The Federal Reserve Bank of New York is boosting the amount of temporary liquidity it is willing to make available to financial markets starting this week, the bank said on Wednesday.
It said that as of Thursday, the minimum size of its overnight repurchase-agreement, or repo, operations will rise to $120 billion, from what had been at least $75 billion. Longer-term operations will rise from a minimum daily offering size of $35 billion and go up to $45 billion in interventions scheduled for Thursday and Oct. 29. The longer-term repo operations are scheduled to carry over into November.
The Fed said it was raising the minimum operation sizes “to mitigate the risk of money market pressures that could adversely affect policy implementation.”

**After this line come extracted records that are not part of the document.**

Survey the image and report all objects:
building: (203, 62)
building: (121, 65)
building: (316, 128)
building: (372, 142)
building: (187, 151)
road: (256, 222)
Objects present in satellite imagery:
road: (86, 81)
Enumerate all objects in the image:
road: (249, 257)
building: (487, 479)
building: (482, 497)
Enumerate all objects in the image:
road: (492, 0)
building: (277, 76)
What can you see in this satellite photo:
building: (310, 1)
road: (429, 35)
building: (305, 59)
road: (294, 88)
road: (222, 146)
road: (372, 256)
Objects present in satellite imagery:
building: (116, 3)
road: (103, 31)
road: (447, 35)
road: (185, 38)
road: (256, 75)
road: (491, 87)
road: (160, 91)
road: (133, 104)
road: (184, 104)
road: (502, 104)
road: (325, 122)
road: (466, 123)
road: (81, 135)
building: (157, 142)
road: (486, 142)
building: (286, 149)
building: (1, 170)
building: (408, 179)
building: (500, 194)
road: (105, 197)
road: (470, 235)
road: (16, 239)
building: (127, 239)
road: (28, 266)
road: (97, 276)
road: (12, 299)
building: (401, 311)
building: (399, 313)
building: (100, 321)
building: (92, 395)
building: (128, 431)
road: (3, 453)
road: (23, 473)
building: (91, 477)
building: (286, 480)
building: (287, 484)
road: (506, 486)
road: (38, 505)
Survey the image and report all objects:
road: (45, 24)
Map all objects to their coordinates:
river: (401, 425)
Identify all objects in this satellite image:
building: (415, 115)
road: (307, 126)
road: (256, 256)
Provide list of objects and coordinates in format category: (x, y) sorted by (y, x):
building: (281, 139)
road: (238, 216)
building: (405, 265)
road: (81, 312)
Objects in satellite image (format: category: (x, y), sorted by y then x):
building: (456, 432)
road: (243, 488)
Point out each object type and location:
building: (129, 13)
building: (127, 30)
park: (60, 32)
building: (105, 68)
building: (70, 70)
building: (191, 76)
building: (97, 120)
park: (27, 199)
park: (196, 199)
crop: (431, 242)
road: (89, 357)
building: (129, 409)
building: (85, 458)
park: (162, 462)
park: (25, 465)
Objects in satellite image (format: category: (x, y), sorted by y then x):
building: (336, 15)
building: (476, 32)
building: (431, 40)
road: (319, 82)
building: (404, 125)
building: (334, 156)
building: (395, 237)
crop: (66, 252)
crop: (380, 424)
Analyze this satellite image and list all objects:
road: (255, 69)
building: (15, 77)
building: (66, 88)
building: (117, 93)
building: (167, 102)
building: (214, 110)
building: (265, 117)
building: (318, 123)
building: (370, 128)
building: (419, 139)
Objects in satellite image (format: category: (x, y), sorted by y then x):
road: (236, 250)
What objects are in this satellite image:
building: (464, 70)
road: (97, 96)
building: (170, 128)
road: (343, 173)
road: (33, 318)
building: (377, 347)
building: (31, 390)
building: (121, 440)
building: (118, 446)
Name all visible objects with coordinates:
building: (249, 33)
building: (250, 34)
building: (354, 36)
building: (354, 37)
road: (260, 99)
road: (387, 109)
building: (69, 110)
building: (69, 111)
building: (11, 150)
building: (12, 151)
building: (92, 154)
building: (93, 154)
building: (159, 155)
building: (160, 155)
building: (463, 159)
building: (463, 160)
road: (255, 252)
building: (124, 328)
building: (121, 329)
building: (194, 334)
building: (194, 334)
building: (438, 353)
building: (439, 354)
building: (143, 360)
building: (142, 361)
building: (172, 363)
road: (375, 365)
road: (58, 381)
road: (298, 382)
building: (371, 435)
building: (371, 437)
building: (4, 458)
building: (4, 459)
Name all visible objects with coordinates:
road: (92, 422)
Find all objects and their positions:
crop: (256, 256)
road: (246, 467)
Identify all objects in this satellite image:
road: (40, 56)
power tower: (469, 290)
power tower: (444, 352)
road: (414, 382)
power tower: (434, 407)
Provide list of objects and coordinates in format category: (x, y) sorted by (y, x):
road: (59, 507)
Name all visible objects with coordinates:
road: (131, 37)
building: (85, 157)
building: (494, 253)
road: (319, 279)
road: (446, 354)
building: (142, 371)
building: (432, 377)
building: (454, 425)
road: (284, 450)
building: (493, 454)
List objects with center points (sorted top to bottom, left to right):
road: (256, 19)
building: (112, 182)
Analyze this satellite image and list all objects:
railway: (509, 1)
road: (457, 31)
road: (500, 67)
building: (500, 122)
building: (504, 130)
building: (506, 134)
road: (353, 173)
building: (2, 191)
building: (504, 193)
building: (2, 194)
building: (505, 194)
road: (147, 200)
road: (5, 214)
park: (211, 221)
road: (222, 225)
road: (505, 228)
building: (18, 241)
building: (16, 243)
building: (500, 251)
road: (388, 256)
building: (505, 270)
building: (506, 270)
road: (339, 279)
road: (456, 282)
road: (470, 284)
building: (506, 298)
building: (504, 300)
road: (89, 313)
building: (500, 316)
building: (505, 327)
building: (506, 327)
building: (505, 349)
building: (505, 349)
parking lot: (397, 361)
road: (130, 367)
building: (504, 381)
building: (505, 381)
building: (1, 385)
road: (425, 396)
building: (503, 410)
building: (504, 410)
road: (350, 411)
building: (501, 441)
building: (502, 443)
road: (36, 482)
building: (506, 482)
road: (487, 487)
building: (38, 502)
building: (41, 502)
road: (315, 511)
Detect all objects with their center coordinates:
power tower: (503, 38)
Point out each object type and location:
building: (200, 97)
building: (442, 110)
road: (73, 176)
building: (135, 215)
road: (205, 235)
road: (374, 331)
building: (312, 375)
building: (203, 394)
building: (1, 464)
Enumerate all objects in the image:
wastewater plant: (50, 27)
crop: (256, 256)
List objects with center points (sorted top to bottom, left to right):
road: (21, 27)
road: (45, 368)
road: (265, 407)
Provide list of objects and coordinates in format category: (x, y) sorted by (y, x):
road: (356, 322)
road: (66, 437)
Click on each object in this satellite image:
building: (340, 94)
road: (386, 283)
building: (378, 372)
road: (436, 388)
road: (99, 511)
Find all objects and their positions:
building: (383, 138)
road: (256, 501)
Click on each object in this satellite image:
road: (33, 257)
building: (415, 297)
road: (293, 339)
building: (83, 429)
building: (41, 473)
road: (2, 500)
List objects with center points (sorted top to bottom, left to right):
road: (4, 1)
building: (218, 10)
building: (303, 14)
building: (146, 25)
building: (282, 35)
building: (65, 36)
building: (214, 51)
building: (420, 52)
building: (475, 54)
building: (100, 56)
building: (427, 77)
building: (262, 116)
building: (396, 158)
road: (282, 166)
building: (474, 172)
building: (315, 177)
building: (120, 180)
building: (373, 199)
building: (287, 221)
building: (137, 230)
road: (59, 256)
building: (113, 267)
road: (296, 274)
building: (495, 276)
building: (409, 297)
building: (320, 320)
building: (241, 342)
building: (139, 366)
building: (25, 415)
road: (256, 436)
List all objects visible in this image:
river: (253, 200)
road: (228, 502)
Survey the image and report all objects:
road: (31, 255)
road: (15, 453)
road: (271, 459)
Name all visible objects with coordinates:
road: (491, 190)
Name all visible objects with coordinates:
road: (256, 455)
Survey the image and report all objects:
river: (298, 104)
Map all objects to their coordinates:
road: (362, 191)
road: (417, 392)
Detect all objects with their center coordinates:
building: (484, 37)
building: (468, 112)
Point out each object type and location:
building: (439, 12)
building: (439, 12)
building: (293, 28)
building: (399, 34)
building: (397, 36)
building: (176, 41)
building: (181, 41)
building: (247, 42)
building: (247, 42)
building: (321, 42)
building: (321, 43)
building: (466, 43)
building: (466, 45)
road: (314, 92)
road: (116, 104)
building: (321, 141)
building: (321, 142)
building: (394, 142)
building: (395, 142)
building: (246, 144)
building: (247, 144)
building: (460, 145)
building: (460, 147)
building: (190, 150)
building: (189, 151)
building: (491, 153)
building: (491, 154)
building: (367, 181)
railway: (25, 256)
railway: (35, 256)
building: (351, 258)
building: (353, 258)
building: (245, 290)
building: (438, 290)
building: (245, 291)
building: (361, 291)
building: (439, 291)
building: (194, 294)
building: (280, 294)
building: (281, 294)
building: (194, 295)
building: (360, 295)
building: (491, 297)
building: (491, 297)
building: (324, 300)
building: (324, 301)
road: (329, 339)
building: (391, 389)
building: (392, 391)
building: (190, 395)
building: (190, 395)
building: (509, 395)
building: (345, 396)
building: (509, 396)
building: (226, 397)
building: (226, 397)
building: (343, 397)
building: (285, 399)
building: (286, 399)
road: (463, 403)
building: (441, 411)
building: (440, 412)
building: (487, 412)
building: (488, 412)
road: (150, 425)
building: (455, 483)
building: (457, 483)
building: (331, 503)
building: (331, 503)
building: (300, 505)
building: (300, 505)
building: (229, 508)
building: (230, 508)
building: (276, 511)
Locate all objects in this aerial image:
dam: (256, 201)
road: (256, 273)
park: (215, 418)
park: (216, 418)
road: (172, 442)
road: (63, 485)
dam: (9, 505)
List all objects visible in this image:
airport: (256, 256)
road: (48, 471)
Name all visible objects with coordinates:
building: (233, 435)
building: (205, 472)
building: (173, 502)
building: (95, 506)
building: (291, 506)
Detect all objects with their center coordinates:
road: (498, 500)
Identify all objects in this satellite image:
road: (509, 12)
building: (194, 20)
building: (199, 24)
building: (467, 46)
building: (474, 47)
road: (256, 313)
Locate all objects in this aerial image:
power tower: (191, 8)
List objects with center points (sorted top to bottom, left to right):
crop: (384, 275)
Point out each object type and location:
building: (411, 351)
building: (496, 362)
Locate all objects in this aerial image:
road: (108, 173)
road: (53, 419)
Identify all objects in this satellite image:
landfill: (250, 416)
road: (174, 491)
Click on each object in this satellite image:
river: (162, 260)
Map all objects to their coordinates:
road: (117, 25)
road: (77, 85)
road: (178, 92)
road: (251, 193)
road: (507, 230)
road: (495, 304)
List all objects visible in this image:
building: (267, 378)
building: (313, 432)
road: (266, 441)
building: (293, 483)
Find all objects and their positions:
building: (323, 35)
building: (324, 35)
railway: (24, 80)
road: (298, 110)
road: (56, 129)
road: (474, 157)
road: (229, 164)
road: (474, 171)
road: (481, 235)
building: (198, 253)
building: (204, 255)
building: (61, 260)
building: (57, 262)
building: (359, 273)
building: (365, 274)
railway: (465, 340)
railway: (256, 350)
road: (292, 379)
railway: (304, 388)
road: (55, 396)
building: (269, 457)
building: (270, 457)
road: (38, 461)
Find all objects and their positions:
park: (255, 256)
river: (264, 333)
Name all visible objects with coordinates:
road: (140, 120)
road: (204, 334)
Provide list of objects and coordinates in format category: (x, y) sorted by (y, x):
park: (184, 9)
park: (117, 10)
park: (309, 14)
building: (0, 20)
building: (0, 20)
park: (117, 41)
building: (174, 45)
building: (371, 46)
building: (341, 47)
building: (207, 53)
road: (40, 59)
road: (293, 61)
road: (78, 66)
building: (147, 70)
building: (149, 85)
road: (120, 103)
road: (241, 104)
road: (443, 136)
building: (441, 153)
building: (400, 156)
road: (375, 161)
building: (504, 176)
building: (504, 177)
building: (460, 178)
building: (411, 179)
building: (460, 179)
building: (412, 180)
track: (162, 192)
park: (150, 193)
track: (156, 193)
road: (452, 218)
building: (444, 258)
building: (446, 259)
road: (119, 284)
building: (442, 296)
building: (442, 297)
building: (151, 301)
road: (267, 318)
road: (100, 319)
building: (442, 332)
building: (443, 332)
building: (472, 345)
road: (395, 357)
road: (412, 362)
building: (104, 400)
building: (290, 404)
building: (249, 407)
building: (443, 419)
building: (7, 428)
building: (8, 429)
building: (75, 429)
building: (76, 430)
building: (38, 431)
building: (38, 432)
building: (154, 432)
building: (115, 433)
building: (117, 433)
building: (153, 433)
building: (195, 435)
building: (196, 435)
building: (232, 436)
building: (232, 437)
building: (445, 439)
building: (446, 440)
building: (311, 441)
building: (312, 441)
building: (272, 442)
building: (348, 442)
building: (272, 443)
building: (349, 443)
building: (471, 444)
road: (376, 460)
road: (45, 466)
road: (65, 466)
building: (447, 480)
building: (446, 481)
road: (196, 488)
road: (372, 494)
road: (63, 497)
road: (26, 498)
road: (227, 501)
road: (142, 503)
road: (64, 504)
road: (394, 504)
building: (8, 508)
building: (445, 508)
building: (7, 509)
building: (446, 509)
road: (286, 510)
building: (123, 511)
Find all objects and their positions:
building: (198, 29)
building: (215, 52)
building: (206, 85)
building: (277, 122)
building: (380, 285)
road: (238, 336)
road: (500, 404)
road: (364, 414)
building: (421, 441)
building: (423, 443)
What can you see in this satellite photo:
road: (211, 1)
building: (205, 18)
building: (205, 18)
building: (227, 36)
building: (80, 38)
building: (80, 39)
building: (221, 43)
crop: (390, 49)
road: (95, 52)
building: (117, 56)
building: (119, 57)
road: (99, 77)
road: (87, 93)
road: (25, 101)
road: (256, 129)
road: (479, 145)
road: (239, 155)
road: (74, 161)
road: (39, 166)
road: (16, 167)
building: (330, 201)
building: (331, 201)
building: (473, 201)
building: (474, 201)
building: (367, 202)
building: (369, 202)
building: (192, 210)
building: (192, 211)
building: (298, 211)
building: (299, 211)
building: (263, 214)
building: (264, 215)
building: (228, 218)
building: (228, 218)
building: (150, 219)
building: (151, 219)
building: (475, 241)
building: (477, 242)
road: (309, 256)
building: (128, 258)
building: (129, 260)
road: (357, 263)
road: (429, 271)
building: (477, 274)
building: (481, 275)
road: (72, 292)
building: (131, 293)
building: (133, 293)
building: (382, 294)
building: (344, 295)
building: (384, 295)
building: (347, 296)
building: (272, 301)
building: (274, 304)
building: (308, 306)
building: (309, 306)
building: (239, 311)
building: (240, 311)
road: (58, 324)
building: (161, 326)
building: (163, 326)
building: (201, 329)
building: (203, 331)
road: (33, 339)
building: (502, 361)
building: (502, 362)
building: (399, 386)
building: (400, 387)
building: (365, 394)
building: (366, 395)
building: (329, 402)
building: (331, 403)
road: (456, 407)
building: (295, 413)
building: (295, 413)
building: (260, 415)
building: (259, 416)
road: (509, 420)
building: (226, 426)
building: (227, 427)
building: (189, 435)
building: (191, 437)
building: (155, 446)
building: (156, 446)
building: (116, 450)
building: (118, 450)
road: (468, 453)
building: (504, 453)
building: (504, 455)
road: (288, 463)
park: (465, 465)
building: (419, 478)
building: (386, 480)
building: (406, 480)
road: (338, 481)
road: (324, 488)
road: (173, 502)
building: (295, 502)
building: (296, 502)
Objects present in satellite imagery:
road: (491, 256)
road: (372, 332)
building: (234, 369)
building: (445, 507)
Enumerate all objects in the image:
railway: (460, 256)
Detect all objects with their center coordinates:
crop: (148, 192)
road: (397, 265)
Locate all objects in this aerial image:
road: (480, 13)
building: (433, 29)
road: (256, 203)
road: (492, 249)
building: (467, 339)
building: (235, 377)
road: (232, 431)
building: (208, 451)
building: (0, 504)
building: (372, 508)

Fed repo operations add liquidity to financial markets by loaning cash to eligible banks in return for taking in Treasury debt, which effectively functions as collateral for the loans. The Fed restarted large-scale repo operations a month ago when confronted with unexpectedly big swings in money market borrowing rates.
Interest rates spiked ahead of the September Federal Open-Market Committee meeting for a number of factors. Much of it was due to tax payments and Treasury debt settlements. But as part of an effort to tamp down on market volatility, the New York Fed have made large-scale repos a regular occurrence again.
The increased size of the operations announced by the New York Fed Wednesday come as the Federal Open Market Committee is about to meet to deliberate on monetary policy next week. The panel is widely expected to lower rates again by a quarter percentage point next Wednesday. The Fed’s increased liquidity offering could be a bid to further ensure market rates don’t spike again, as they did ahead of the September FOMC meeting.